> **Source passage**
As explained below, the fluoride ion conductor of the disclosure may be included as part of the negative electrode mixture of a fluoride ion battery, or in other words, it may be used as an ionic conductor (electrolyte) for a negative electrode. In this case the fluoride ion conductor preferably does not undergo reductive decomposition. In this regard, if the parameters representing the compositional ratios in formula (1) satisfy the aforementioned values and ranges, then the reduction resistance can be improved when the fluoride ion conductor of the disclosure is used as an ionic conductor for a negative electrode comprising a negative electrode active material with low potential. Without being restricted to any particular theory, the reason for this is conjectured to be as follows. Specifically, it is possible that the reduction resistance is improved because the fluoride ion conductor of the disclosure has an alkaline earth metal element and alkali metal element with low oxidation-reduction potential, with the parameters for the compositional ratios in formula (1) limited to suitable ranges.

For the fluoride ion conductor of the disclosure, A is K in formula (1) may be satisfied. With this structure it is possible to reduce material costs while achieving high ionic conductivity.

The method of producing the fluoride ion conductor of the disclosure is not particularly restricted, and for example, it may be a method of applying mechanical impact to the starting compounds. The method of applying mechanical impact may be mixing by a mechanical milling method, as an example. Specifically, the method may be mixing using a ball mill apparatus. When the starting compounds are mixed with a ball mill apparatus, for example, the platform rotation speed and mixing time are not particularly restricted.

> **To do**
1. Write out the fluoride ion conductor passage word for word, between "The method of producing" and "not particularly restricted.", inclusive.
2. For each statement, say yes or no as to whether the fluoride ion conductor passage agrees with it, and quote the words of the passage that decide it. (a) The conductor may serve as an electrolyte for a negative electrode. (b) Ball-mill mixing must use a specific platform rotation speed. (c) Having A be K in formula (1) raises material costs.
The items after this come from a separate, unrelated source.

> **Extracted material**

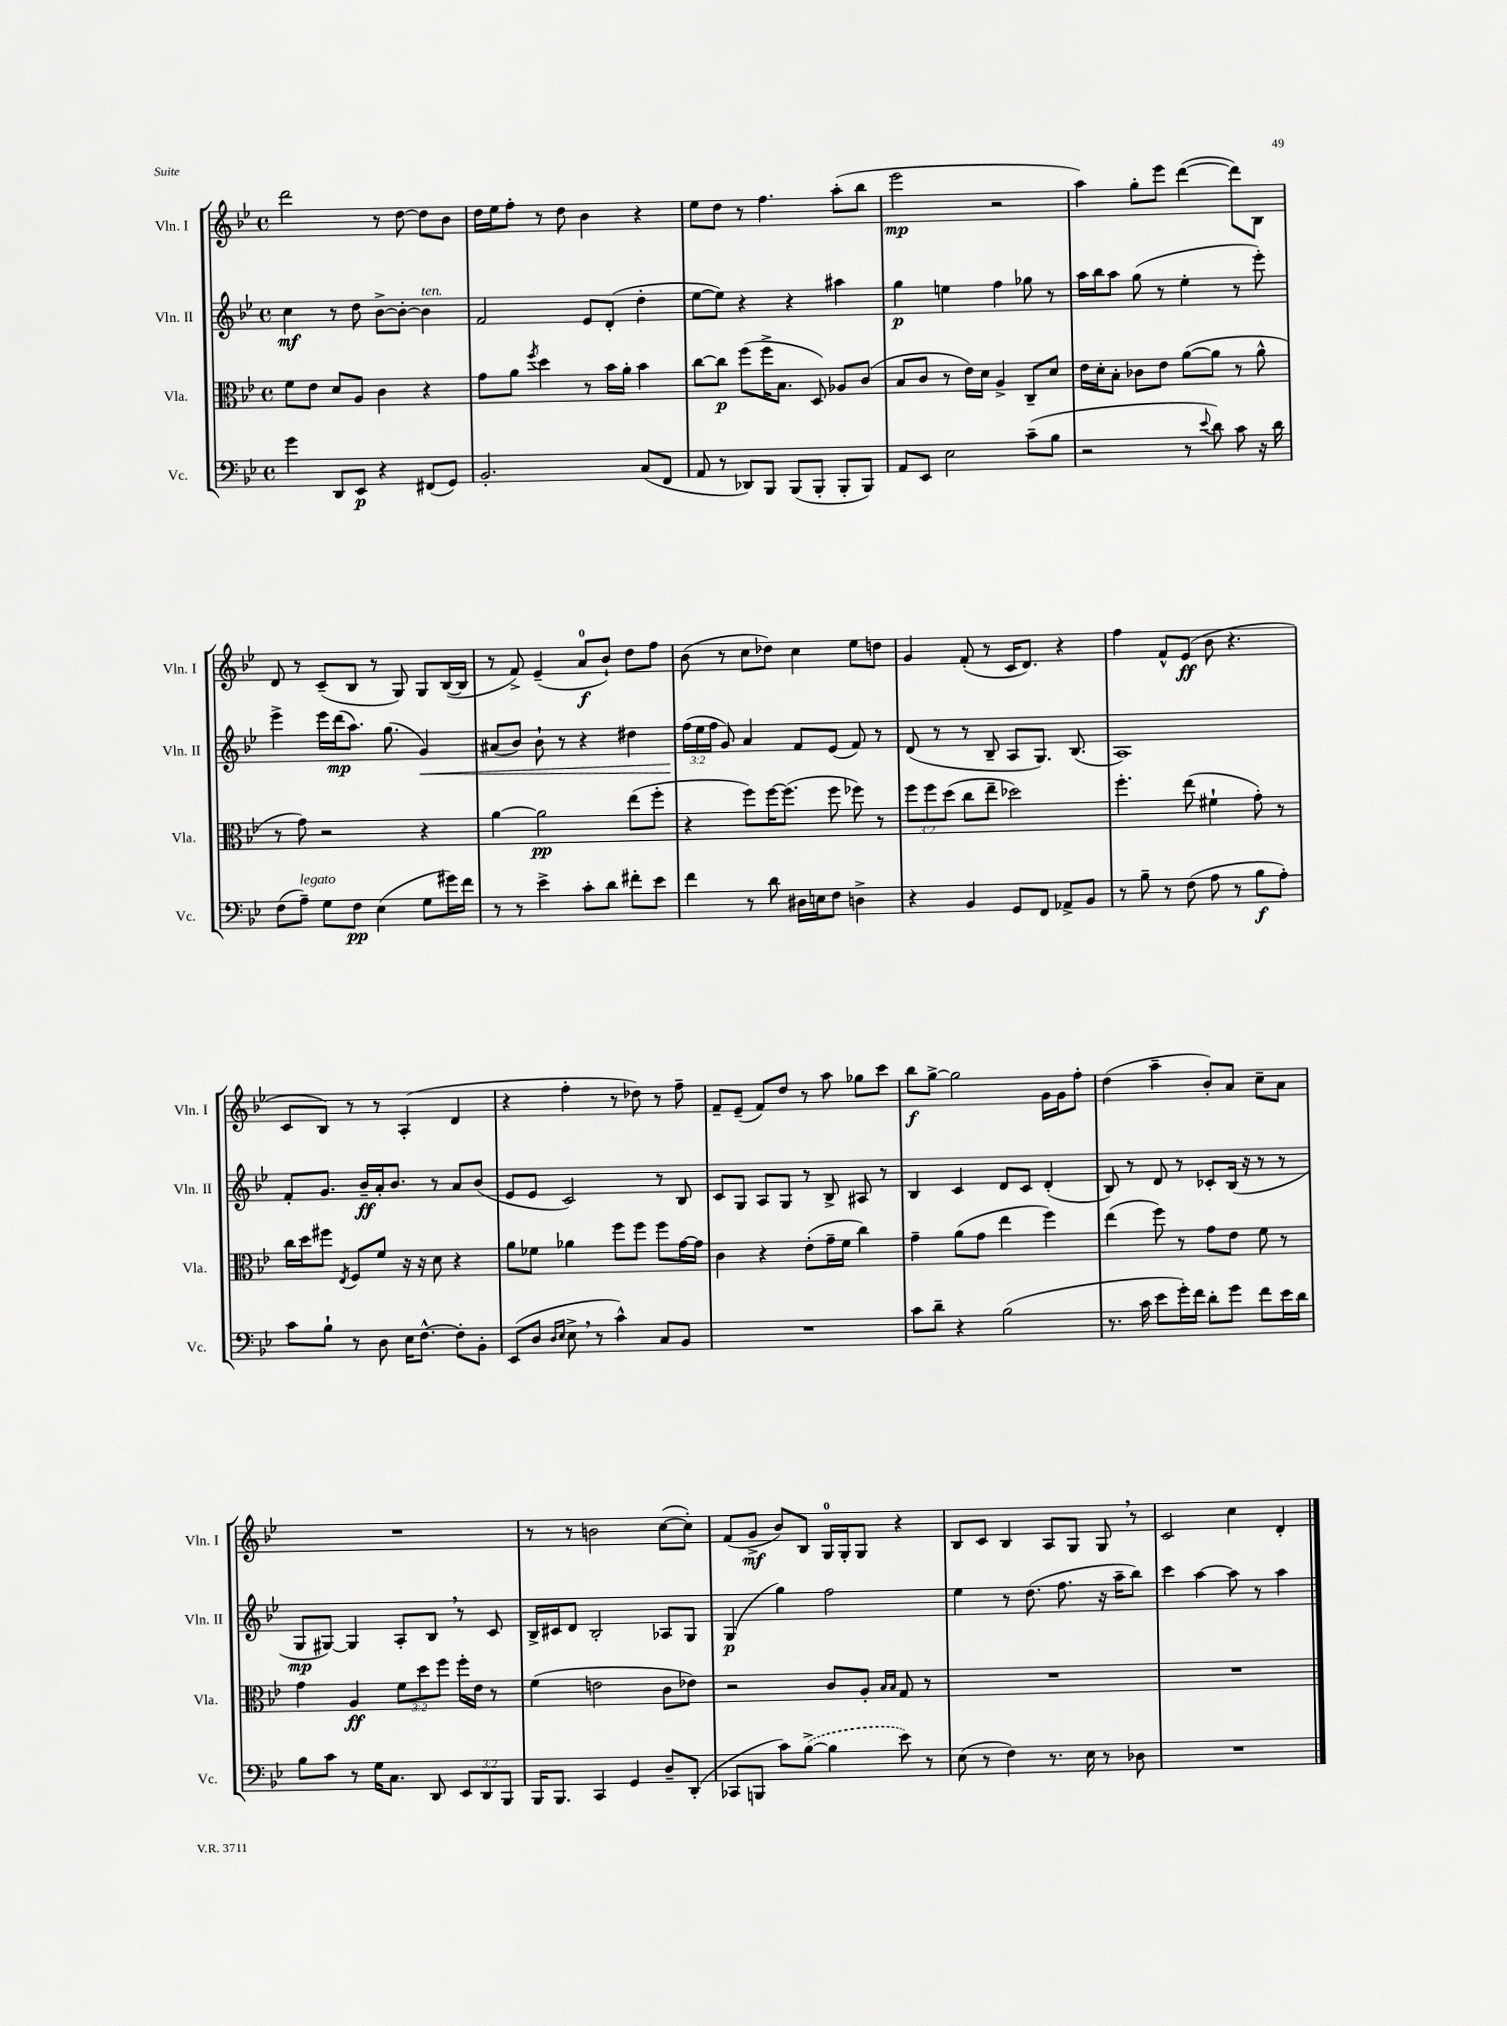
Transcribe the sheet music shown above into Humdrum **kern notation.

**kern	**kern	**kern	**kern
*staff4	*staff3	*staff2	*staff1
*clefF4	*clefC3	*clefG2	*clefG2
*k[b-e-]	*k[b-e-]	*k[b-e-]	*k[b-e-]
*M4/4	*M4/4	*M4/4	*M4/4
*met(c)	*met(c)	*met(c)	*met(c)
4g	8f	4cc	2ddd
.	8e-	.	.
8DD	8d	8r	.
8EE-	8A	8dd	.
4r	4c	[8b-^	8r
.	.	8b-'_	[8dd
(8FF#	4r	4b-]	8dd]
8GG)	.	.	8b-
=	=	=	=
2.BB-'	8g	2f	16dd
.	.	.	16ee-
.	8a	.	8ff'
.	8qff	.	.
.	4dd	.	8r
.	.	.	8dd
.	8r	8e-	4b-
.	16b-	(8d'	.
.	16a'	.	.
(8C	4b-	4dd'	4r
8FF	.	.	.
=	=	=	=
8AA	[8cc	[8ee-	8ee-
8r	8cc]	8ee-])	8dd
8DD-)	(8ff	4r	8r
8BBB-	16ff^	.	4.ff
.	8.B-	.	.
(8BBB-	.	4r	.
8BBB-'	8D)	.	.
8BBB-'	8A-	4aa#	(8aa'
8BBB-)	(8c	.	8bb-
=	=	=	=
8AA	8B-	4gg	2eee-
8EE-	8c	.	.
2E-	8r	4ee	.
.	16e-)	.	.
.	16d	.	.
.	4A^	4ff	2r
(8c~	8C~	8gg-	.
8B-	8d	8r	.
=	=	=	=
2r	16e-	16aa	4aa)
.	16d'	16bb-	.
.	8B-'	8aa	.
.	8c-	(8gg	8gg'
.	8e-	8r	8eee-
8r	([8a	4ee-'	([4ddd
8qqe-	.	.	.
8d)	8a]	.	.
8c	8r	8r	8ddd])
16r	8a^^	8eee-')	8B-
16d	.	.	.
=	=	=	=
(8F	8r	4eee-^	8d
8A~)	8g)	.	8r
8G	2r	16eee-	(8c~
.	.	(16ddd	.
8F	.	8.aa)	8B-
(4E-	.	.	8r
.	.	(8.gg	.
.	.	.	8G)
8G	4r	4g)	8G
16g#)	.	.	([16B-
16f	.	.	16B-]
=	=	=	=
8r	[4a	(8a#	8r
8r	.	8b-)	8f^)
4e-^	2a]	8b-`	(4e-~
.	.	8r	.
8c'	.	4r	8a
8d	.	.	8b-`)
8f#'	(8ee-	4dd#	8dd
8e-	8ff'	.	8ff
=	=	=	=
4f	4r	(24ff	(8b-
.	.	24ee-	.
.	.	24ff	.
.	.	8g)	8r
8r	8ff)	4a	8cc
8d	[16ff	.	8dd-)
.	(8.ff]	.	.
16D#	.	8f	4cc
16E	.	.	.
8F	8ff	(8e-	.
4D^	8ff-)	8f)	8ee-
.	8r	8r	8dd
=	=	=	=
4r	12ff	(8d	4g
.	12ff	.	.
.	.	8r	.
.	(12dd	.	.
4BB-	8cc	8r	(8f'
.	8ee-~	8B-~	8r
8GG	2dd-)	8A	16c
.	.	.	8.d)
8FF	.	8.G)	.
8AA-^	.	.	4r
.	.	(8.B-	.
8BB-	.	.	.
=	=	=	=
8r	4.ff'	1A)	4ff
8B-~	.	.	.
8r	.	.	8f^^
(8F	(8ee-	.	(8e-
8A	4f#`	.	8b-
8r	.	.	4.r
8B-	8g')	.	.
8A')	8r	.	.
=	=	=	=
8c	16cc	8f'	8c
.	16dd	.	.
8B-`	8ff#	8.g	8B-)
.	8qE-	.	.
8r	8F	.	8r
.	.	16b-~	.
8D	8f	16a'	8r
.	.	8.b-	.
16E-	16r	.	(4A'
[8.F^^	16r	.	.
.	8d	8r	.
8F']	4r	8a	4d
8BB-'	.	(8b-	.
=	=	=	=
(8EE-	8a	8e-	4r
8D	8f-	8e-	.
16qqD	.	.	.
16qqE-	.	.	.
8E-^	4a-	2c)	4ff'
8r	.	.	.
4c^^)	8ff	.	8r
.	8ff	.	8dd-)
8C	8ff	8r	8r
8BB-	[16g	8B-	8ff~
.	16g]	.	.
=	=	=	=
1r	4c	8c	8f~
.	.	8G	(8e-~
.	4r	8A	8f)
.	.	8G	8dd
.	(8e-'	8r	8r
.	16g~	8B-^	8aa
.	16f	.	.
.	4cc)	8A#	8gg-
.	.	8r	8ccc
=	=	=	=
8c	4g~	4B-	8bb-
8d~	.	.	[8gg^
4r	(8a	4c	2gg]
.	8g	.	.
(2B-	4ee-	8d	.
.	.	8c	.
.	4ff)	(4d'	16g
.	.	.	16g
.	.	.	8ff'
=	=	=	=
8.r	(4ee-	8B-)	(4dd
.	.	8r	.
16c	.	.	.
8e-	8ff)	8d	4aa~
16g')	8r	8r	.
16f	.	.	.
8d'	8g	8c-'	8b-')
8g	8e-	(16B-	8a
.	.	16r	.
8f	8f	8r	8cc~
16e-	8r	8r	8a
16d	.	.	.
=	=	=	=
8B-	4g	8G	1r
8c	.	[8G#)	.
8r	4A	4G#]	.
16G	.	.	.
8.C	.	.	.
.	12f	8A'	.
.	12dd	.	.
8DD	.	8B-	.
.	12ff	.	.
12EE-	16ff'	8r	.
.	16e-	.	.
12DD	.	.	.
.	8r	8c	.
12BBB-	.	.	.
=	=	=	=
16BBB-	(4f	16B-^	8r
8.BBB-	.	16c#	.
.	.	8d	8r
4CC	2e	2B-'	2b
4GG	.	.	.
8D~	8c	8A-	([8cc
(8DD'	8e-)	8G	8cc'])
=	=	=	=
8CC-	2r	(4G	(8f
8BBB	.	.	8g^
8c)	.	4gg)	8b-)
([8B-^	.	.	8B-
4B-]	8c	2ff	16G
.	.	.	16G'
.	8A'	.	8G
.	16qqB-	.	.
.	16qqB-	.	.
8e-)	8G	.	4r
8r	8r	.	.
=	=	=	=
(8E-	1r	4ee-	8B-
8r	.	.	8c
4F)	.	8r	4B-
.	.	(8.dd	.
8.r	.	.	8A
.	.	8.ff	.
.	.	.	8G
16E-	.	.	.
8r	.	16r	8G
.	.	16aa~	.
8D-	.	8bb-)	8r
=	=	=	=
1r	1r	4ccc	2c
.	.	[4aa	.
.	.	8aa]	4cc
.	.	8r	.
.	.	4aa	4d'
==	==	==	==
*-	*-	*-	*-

> **Answers for this exercise**
1.
The method of producing the fluoride ion conductor of the disclosure is not particularly restricted, and for example, it may be a method of applying mechanical impact to the starting compounds. The method of applying mechanical impact may be mixing by a mechanical milling method, as an example. Specifically, the method may be mixing using a ball mill apparatus. When the starting compounds are mixed with a ball mill apparatus, for example, the platform rotation speed and mixing time are not particularly restricted.

2.
(a) Yes: "it may be used as an ionic conductor (electrolyte) for a negative electrode"
(b) No: "the platform rotation speed and mixing time are not particularly restricted"
(c) No: "With this structure it is possible to reduce material costs while achieving high ionic conductivity."